=== INPUT FOR THIS TASK ===

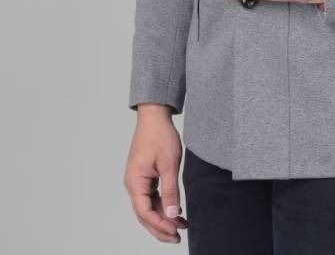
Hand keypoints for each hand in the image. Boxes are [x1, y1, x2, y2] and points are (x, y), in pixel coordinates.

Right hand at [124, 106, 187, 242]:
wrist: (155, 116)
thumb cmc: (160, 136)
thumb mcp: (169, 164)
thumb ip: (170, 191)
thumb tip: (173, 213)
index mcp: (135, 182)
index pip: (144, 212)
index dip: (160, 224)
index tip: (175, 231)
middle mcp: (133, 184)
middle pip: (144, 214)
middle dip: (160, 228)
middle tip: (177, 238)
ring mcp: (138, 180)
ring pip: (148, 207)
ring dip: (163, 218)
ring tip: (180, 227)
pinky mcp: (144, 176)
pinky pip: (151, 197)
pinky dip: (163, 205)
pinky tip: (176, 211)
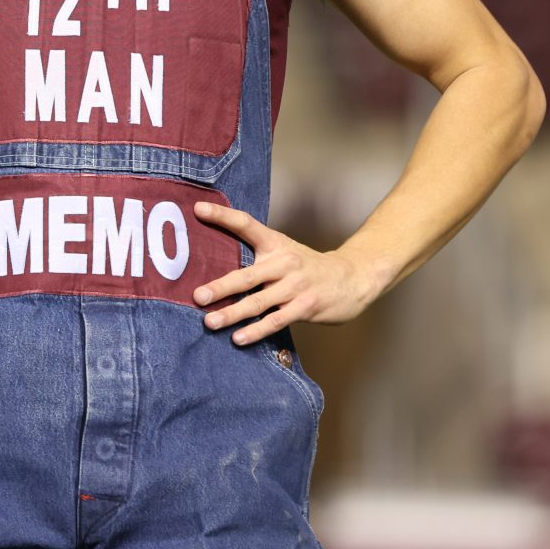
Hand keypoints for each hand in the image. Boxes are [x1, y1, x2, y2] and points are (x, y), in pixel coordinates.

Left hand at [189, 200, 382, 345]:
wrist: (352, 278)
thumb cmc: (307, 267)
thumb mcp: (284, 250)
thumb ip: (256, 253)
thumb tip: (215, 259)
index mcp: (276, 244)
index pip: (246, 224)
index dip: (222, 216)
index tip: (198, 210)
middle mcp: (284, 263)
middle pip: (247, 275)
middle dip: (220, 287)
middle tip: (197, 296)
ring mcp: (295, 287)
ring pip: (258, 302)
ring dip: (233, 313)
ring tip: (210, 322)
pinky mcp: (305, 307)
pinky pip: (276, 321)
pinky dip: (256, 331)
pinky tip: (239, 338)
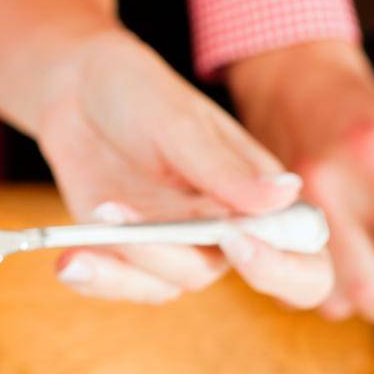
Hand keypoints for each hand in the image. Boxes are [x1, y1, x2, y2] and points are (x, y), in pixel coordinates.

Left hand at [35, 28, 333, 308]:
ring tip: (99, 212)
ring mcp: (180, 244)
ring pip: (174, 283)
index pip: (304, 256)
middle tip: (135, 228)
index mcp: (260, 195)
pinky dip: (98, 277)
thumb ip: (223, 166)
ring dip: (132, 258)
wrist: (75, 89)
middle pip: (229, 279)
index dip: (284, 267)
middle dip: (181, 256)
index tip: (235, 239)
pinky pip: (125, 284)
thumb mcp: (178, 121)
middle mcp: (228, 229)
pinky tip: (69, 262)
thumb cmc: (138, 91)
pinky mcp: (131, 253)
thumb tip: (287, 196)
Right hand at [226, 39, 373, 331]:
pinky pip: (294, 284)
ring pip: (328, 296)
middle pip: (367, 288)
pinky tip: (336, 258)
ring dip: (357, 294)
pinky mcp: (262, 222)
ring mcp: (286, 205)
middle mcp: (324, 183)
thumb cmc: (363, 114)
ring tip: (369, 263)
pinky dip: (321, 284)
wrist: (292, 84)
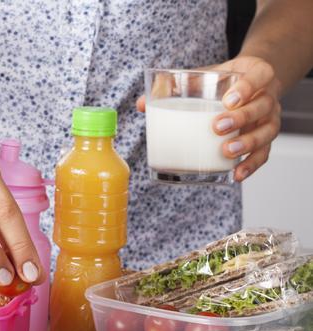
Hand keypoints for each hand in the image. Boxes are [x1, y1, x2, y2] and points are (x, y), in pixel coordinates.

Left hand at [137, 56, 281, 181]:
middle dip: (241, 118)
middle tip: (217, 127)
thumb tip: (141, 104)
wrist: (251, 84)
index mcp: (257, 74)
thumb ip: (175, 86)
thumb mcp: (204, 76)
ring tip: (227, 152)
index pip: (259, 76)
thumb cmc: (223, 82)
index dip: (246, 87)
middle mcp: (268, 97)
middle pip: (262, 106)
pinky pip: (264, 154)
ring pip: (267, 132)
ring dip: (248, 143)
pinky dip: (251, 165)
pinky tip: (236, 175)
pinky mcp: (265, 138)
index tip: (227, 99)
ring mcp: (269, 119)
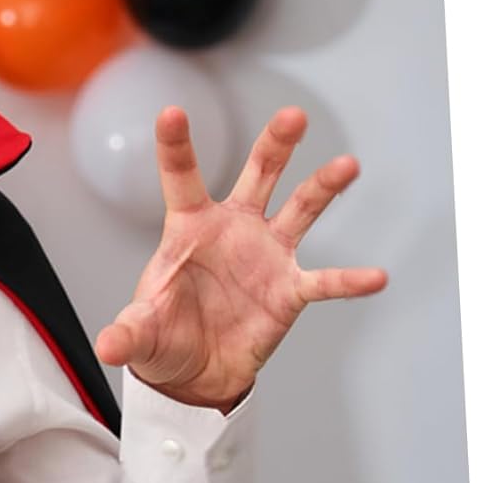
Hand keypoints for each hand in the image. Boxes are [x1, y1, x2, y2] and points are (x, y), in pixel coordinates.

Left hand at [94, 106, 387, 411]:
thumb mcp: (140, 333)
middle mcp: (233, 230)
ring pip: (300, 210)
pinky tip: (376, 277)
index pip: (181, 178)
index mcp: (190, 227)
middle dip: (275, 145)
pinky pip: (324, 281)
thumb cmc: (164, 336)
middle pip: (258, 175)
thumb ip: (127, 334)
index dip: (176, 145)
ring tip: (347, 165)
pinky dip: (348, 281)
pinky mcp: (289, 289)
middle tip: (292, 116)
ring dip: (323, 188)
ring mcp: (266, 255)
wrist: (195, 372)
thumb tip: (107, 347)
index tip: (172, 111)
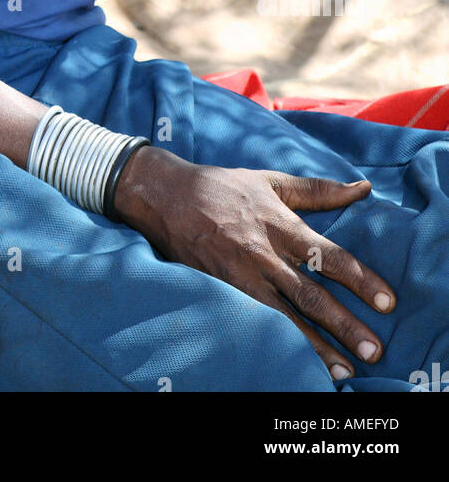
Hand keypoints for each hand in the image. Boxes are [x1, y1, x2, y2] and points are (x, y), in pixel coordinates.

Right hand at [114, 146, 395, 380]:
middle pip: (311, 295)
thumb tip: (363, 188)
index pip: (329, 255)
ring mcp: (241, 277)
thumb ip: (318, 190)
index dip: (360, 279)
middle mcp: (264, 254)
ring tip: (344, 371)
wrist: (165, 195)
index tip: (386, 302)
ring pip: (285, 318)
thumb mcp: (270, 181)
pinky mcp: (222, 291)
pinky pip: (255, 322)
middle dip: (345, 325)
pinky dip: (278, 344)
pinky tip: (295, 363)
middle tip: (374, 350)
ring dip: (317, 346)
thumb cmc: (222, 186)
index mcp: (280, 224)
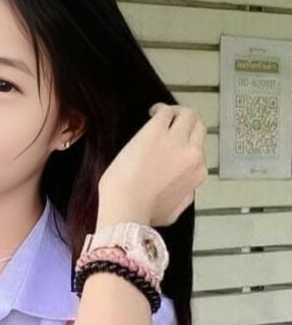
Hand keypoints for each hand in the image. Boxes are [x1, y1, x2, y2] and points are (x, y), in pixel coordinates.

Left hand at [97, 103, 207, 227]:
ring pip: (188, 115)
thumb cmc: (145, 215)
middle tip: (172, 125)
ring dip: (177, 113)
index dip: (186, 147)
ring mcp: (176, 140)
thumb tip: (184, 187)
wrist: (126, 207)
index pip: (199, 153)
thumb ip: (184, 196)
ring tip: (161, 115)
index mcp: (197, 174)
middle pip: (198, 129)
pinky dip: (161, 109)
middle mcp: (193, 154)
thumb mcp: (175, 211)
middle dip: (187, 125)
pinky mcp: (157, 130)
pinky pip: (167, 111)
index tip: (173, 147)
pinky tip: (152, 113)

===

• [YOUR TASK]: Please return the entries above exactly as they appear, but without the pictures.

• [EXERCISE RESULT]:
Hand keypoints for each hand in the image. Boxes are [x1, y1, x2, y2] and points are (x, y), in pixel coordinates.

Right hand at [124, 106, 187, 242]:
wrist: (155, 116)
thumb cmc: (160, 136)
thumb mcp: (169, 164)
thumb ip: (170, 191)
thumb tip: (173, 213)
index mcp: (135, 182)
index pip: (144, 212)
index dip: (160, 224)
index tip: (175, 231)
middle mcp: (133, 184)
middle pip: (144, 214)
middle dip: (160, 228)
middle tip: (177, 238)
ring mcp: (138, 180)
ring pip: (148, 207)
ring dip: (163, 218)
ring tip: (180, 227)
pinky mcp: (144, 176)
pinky pip: (151, 197)
pinky dip: (163, 205)
pinky tip: (176, 211)
Hand keypoints for each hand in the image. Boxes are [x1, y1, x2, y2] and points are (x, y), in pixel coordinates.

Left hand at [189, 200, 382, 345]:
wrist: (352, 278)
thumb cmc: (307, 267)
thumb mcp: (284, 250)
thumb ip: (256, 253)
thumb tip: (215, 259)
index mcp: (276, 244)
index pip: (246, 224)
index dip: (222, 216)
index tip: (198, 210)
middle mcp: (284, 263)
middle pip: (247, 275)
middle dip: (220, 287)
middle tip: (197, 296)
ring mcp: (295, 287)
ring pip: (258, 302)
ring dip: (233, 313)
ring tip: (210, 322)
pinky mcp: (305, 307)
pinky pip: (276, 321)
pinky dip: (256, 331)
pinky tip: (239, 338)
Hand keypoints for each hand in the image. Boxes are [x1, y1, x2, y2] and points are (x, y), in pixel coordinates.

Left hand at [35, 28, 333, 308]:
ring tip: (99, 212)
ring mcp: (180, 244)
ring pip: (174, 283)
index pip: (304, 256)
middle tip: (135, 228)
index mcp: (260, 195)
pinky dip: (98, 277)
thumb ip: (223, 166)
ring dip: (132, 258)
wrist: (75, 89)
middle pip: (229, 279)
index dip: (284, 267)
middle dip: (181, 256)
index tip: (235, 239)
pinky pip: (125, 284)
thumb mcp: (178, 121)
middle mcp: (228, 229)
pinky tip: (69, 262)
thumb cmc: (138, 91)
pinky mcp: (131, 253)
thumb tip: (287, 196)
Right hand at [226, 39, 373, 331]:
pinky pip: (294, 284)
ring pip: (328, 296)
middle pip: (367, 288)
pinky tip: (336, 258)
ring dip: (357, 294)
pinky mcp: (262, 222)
ring mcp: (286, 205)
middle mcp: (324, 183)
thumb cmc: (363, 114)
ring tip: (369, 263)
pinky dip: (321, 284)
wrist: (292, 84)
Hand keypoints for each hand in the image. Boxes are [x1, y1, x2, y2] and points are (x, y), in pixel coordinates.

Left hand at [137, 56, 281, 181]:
middle dip: (241, 118)
middle tip: (217, 127)
thumb tip: (141, 104)
wrist: (251, 84)
index mcp: (257, 74)
thumb ip: (175, 86)
thumb mcp: (204, 76)
ring tip: (227, 152)
index pip: (259, 76)
thumb cmc: (223, 82)
index dip: (246, 87)
middle mcp: (268, 97)
middle pip: (262, 106)
pinky pip: (264, 154)
ring pip: (267, 132)
ring dip: (248, 143)
pinky dip: (251, 165)
pinky tip: (236, 175)
pinky mcp: (265, 138)
index tip: (227, 99)
ring mcp: (269, 119)
Hand keypoints for each hand in the image. Boxes are [x1, y1, x2, y2] and points are (x, y), in pixel coordinates.

Left hand at [94, 106, 387, 411]:
thumb mcp: (140, 333)
middle mcp: (233, 230)
ring pip: (300, 210)
pinky tip: (376, 277)
index pip: (181, 178)
index mcp: (190, 227)
middle dip: (275, 145)
pinky pip: (324, 281)
thumb cmc: (164, 336)
middle pip: (258, 175)
thumb ip: (127, 334)
index dip: (176, 145)
ring tip: (347, 165)
pinky dip: (348, 281)
pinky mcp: (289, 289)
middle tip: (292, 116)
ring dip: (323, 188)
ring mcp: (266, 255)
wrist: (195, 372)
thumb tip: (107, 347)
index tip: (172, 111)
Hand keypoints for each hand in the image. Boxes are [x1, y1, x2, y2] and points are (x, y), in pixel coordinates.

Right hand at [114, 146, 395, 380]:
middle pip: (311, 295)
thumb tip: (363, 188)
index pip: (329, 255)
ring mcp: (241, 277)
thumb ip: (318, 190)
index dip: (360, 279)
middle mcp: (264, 254)
ring tip: (344, 371)
wrist: (165, 195)
index tip: (386, 302)
ring pip: (285, 318)
thumb mcp: (270, 181)
pinky mcp: (222, 291)
pinky pip: (255, 322)
middle dip: (345, 325)
pinky dip: (278, 344)
pinky tip: (295, 363)
middle tip: (374, 350)
ring dip: (317, 346)
thumb cmc: (222, 186)
index mcp: (280, 224)
Hand keypoints for each hand in the image. Boxes are [x1, y1, x2, y2] and points are (x, y), in pixel coordinates.

Left hand at [97, 103, 207, 227]:
ring pip: (188, 115)
thumb cmc: (145, 215)
middle tip: (172, 125)
ring dip: (177, 113)
index dip: (186, 147)
ring mcp: (176, 140)
thumb tip: (184, 187)
wrist: (126, 207)
index pip: (199, 153)
thumb ip: (184, 196)
ring tip: (161, 115)
index mcp: (197, 174)
middle pip: (198, 129)
pinky dip: (161, 109)
middle mcp: (193, 154)
thumb mcp: (175, 211)
middle dip: (187, 125)
pinky mcp: (157, 130)
pinky pip: (167, 111)
index tip: (173, 147)
pinky tip: (152, 113)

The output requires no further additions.